Northwest Arkansas Democrat-Gazette

Trump lashes out against opinion piece

Perhaps as striking as the essay was the recognitio­n of the long list of administra­tion officials who plausibly could have been its author.

- ZEKE MILLER, CATHERINE LUCEY AND JONATHAN LEMIRE

WASHINGTON — Pushing back against reports that his own administra­tion is conspiring against him, President Donald Trump lashed out against the anonymous senior official who wrote a New York Times opinion piece claiming to be part of a “resistance” working “from within” to thwart Trump’s most dangerous impulses.

Perhaps as striking as the essay was the recognitio­n of the long list of administra­tion officials who plausibly could have been its author. Many have privately shared some of the same concerns expressed about the president with colleagues, friends and reporters.

Washington was consumed by a guessing game as to the identity of the writer, and swift denials of involvemen­t in the piece came Thursday from top administra­tion officials, including from Vice President Mike Pence’s office, Secretary of State Mike Pompeo and Dan Coats, director of national intelligen­ce, as well as other Cabinet members.

Trump tweeted Thursday morning that “The Deep State and the Left, and their vehicle, the Fake News Media, are going Crazy - & they don’t know what to do.”

On Wednesday night, Trump tweeted a demand that if “the GUTLESS anonymous person does indeed exist, the Times must, for National Security purposes, turn him/her over to government at once!” White House press secretary Sarah Huckabee Sanders called on the “coward” who wrote the piece to “do the right thing and resign.”

White House officials did not immediatel­y respond to a request to elaborate on Trump’s call for the writer to be turned over to the government or the unsupporte­d national security ground of his demand.

Former CIA Director John Brennan, a fierce Trump critic, called the op-ed “active insubordin­ation … born out of loyalty to the country.”

“This is not sustainabl­e to have an executive branch where individual­s are not following the orders of the chief executive,” Brennan told NBC’s Today show. “I do think things will get worse before they get better. I don’t know how Donald Trump is going to react to this. A wounded lion is a very dangerous animal, and I think Donald Trump is wounded.”

The anonymous author, claiming to be part of the “resistance” to Trump “working diligently from within” his administra­tion, said: “Many Trump appointees have vowed to do what we can to preserve our democratic institutio­ns while thwarting Mr. Trump’s more misguided impulses until he is out of office.”

First lady Melania Trump also weighed in, praising the free press as “important to our democracy” before attacking the writer, saying “you are not protecting this country, you are sabotaging it with your cowardly actions.”

The guessing game seeped into the White House, as current and former staff members alike traded calls and texts trying to figure out who could have written the piece, some turning to reporters and asking them for clues. For many in Trump’s orbit, it was stunning to realize just how many people could have been the author. And some of the most senior members of the Trump administra­tion were forced to deny they were the author of the attack on their boss.

Hotly debated on Twitter was the author’s use of the word “lodestar,” which pops up frequently in speeches by Pence.

In a rare step, Pence’s communicat­ions director Jarrod Agen tweeted early Thursday that “The Vice President puts his name on his Op-Eds. The nytimes should be ashamed and so should the person who wrote the false, illogical, and gutless op-ed. Our office is above such amateur acts.”

Pompeo, who was in India, denied writing the anonymous opinion piece, saying, “It’s not mine.” He accused the media of trying to undermine the Trump administra­tion and said he found that “incredibly disturbing.”

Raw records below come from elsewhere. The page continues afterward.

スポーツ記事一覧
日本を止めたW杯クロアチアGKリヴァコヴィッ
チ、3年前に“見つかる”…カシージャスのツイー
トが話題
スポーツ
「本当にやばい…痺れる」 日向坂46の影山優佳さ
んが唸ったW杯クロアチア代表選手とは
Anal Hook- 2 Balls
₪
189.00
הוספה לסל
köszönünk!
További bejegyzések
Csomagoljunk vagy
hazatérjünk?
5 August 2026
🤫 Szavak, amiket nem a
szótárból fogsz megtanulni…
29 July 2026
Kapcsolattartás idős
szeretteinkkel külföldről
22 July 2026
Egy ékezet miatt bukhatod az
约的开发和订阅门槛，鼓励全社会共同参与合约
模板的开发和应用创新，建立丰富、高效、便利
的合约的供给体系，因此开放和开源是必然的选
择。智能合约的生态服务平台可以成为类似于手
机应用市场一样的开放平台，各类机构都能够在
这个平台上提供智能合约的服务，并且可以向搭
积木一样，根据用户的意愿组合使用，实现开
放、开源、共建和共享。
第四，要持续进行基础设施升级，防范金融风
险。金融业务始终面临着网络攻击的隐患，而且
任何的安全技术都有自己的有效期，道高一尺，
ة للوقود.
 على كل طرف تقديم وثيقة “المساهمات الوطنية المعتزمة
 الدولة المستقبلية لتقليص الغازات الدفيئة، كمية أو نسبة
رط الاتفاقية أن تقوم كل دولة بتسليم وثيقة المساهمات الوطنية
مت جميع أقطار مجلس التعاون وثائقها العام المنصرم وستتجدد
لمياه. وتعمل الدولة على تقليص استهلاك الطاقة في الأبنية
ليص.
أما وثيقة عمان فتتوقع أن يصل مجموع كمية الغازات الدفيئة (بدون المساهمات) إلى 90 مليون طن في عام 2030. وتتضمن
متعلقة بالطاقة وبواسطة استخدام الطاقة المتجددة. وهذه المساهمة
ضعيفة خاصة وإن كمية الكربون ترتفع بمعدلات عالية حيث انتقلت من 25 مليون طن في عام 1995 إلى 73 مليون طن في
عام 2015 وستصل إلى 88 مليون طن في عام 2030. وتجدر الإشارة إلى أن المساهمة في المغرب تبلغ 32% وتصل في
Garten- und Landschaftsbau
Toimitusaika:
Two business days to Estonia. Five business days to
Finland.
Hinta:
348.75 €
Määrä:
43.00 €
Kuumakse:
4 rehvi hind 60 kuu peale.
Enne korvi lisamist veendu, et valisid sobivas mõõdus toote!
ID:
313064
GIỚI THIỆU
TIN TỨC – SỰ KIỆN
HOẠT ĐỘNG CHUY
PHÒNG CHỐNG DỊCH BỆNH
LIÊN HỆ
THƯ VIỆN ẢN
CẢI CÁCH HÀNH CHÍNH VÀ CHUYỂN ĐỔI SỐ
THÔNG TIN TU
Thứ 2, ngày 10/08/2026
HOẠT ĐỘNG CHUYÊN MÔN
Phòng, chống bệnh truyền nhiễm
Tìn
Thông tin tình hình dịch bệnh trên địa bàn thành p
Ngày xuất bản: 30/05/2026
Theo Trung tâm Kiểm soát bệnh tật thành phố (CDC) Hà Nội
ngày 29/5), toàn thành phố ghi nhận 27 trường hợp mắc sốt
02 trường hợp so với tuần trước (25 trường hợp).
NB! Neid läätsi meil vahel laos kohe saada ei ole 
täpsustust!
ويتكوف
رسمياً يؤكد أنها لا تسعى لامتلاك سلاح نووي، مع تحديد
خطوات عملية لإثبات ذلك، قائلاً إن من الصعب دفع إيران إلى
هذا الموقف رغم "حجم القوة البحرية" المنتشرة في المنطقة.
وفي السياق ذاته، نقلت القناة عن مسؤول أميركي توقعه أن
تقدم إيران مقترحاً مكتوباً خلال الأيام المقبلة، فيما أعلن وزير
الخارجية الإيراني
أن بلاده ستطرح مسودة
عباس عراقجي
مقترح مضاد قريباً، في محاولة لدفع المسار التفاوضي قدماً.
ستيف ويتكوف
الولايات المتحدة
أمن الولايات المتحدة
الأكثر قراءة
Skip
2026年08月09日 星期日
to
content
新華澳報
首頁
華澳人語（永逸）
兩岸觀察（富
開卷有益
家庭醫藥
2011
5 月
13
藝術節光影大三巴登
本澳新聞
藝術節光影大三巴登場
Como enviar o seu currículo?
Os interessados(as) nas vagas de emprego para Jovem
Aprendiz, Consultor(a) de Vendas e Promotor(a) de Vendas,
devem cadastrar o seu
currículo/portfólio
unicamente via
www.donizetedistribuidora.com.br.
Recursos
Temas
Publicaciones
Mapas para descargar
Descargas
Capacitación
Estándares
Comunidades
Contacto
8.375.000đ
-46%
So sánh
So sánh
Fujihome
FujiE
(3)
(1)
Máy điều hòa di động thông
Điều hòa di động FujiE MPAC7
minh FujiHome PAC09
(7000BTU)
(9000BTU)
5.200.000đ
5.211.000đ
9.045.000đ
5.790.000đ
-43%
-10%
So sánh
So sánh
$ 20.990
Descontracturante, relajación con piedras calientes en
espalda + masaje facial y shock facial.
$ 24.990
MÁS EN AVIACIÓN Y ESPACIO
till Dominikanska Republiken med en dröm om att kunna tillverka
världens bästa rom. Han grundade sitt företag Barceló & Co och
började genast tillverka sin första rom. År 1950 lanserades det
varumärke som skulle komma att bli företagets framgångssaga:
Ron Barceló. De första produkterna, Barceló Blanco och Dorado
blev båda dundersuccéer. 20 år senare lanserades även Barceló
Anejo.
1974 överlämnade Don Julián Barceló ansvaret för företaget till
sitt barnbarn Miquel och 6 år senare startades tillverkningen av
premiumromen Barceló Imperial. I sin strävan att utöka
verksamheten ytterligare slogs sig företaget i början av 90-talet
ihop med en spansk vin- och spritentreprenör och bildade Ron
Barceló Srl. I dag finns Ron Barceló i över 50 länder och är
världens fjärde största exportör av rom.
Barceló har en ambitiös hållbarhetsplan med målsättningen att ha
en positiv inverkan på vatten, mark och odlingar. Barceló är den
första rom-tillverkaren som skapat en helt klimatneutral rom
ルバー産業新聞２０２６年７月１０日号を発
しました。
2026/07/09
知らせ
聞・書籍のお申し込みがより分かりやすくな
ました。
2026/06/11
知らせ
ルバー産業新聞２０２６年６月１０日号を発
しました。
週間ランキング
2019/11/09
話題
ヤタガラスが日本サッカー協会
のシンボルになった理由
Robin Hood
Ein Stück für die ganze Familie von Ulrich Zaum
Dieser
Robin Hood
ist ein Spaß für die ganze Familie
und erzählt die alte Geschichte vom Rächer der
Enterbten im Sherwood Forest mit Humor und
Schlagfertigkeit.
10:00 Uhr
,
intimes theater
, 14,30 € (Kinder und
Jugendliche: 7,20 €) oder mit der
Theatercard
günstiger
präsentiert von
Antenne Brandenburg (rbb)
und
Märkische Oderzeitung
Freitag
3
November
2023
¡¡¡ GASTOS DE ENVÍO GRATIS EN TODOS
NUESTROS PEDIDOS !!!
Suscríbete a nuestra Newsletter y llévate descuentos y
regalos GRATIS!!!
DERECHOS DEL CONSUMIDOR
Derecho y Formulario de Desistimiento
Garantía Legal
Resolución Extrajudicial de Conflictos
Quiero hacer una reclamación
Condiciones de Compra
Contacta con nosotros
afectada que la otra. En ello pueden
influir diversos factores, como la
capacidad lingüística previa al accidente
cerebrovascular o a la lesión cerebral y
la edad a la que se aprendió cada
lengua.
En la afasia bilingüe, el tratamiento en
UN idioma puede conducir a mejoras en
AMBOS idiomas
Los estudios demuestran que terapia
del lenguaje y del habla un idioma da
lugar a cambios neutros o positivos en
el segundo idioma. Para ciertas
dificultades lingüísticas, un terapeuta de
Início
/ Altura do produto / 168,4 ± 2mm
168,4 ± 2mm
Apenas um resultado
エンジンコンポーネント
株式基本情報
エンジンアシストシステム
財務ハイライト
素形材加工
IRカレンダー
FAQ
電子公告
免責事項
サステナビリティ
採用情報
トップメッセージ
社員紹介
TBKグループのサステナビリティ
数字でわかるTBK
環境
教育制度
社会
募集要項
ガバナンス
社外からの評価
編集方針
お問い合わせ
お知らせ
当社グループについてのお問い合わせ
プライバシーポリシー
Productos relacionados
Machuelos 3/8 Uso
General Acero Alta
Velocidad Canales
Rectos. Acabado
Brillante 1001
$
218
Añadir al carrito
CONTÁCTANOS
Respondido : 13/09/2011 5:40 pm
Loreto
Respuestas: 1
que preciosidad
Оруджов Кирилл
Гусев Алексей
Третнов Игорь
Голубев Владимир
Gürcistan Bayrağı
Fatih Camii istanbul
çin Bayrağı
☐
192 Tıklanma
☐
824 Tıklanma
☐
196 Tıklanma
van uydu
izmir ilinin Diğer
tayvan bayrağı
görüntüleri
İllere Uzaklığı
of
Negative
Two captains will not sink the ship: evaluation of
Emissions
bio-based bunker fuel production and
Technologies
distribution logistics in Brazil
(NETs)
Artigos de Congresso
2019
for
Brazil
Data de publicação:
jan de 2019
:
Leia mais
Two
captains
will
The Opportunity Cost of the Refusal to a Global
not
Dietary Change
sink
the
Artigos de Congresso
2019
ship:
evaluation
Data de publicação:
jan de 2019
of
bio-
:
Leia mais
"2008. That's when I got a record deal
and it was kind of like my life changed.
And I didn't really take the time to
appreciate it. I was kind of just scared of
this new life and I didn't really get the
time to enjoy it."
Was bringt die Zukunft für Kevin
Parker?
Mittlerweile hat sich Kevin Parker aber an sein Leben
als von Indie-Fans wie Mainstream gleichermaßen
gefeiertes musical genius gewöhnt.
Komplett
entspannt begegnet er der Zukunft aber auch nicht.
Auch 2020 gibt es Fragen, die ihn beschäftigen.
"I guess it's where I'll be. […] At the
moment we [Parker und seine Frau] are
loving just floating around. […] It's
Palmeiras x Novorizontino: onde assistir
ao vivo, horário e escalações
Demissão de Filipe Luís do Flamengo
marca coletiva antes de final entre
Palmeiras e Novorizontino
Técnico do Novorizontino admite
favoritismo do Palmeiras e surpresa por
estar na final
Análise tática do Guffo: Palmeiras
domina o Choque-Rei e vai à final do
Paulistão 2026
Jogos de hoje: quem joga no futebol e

Coats later issued his own denial, followed by Defense Secretary James Mattis, Housing Secretary Ben Carson, Treasury Secretary Steve Mnuchin, budget director Mick Mulvaney and others; and with several prominent administra­tion members delivering on-therecord denials, the focus could now fall on other senior aides to do the same, with questions raised about those who stay silent.

Sanders tried to head off reporters’ inquiries of Trump officials, tweeting that the questions should be aimed at The New York

Times, which she said was “complicit in this deceitful act.” Trump, appearing at an unrelated event Wednesday at the White House, lashed out at the Times for publishing the op-ed.

“They don’t like Donald Trump and I don’t like them,” he said of the newspaper. The op-ed pages of the newspaper are managed separately from its news department.

House Speaker Paul Ryan said he did not know of any role Congress would have to investigat­e the identity of the author, though Republican Rep. Mark Meadows of North Carolina, a Trump ally, said the legislativ­e body could take part.

“Nothing in this town stays secret forever, and so ultimately I do think we will find out who is the author,” Meadows said.